### Extracted text ###

McGee Family

McGee Family Stories

Wade and Plumb Family History

as told by Olive Wade McGee to Sharon Beach McGee

Written in 1977 by Sharon Beach McGee

Hiram C. Plumb was born December 14, 1833 in New York.  He enlisted in the Union Army at the onset of the Civil War.  As a member of the 35th N. Y. Vol., he fought in the battle of Antietam, September 17, 1862, near Sharpsburg, Maryland.  Confederate forces under the command of General Robert E. Lee numbered about 50,000 men.  The union army of 70,000 men was under the command of General George McClellan.  Both sides suffered heavy casualties during this decisive battle.  Hiram was wounded during this battle and was left carrying a bullet in his leg.

On October 8, 1860, Hiram married Miss Ellen Mackey.  They lived until 1873 in Portland, Wisconsin.  It was in that year that advertisements issued by the “Red Willow Gazette” spread eastward stimulating would-be pioneers  to venture westward into Nebraska, specifically, into the Beaver Valley.  A few courageous pioneers started coming into the Beaver Valley in the early 1870’s.  July 4, 1873 marked the arrival of Hiram C. Plumb and his family in Red Willow County.  Under the Homestead Act of 1862, the head of a family could acquire a quarter section of land (160) acres  provide he live on it and cultivated it for a period of five years.  The only charge was the registration fee of ten dollars.  Hiram had brought his family to this Nebraska valley in a covered wagon to homestead just one mile west of present-day Marion, Nebraska.  What those early day pioneers found were rolling prairies covered with the nourishing buffalo grass and the lower lands enveloped in grasses that were “so tall they could conceal a man on horseback”.

### Records ###

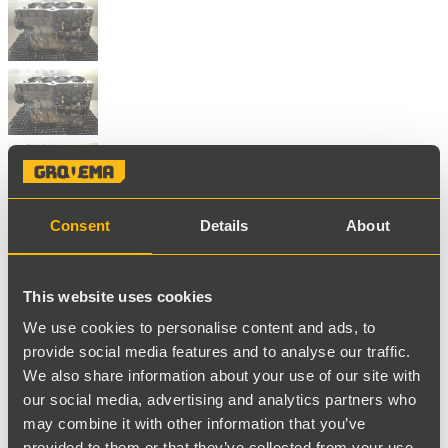
Consent
Details
About
Retour aux résultats
Liebherr Carter 10115776
This website uses cookies
We use cookies to personalise content and ads, to
Numéro de stock
provide social media features and to analyse our traffic.
We also share information about your use of our site with
8000067
our social media, advertising and analytics partners who
may combine it with other information that you’ve
Numéro de pièce
provided to them or that they’ve collected from your use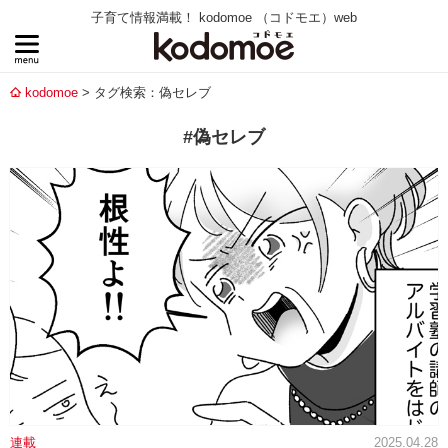
子育て情報満載！ kodomoe （コドモエ）web
kodomoe
タグ検索：偽セレブ
#偽セレブ
連載
2025.04.28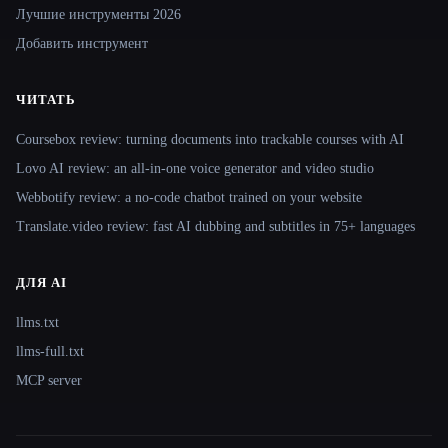
Лучшие инструменты 2026
Добавить инструмент
ЧИТАТЬ
Coursebox review: turning documents into trackable courses with AI
Lovo AI review: an all-in-one voice generator and video studio
Webbotify review: a no-code chatbot trained on your website
Translate.video review: fast AI dubbing and subtitles in 75+ languages
ДЛЯ AI
llms.txt
llms-full.txt
MCP server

###

**What is being asked**
Reproduce word for word the part of the Wade and Plumb family history running from "Written in 1977" up to and including "in his leg.".

**Result of the task**
Written in 1977 by Sharon Beach McGee

Hiram C. Plumb was born December 14, 1833 in New York.  He enlisted in the Union Army at the onset of the Civil War.  As a member of the 35th N. Y. Vol., he fought in the battle of Antietam, September 17, 1862, near Sharpsburg, Maryland.  Confederate forces under the command of General Robert E. Lee numbered about 50,000 men.  The union army of 70,000 men was under the command of General George McClellan.  Both sides suffered heavy casualties during this decisive battle.  Hiram was wounded during this battle and was left carrying a bullet in his leg.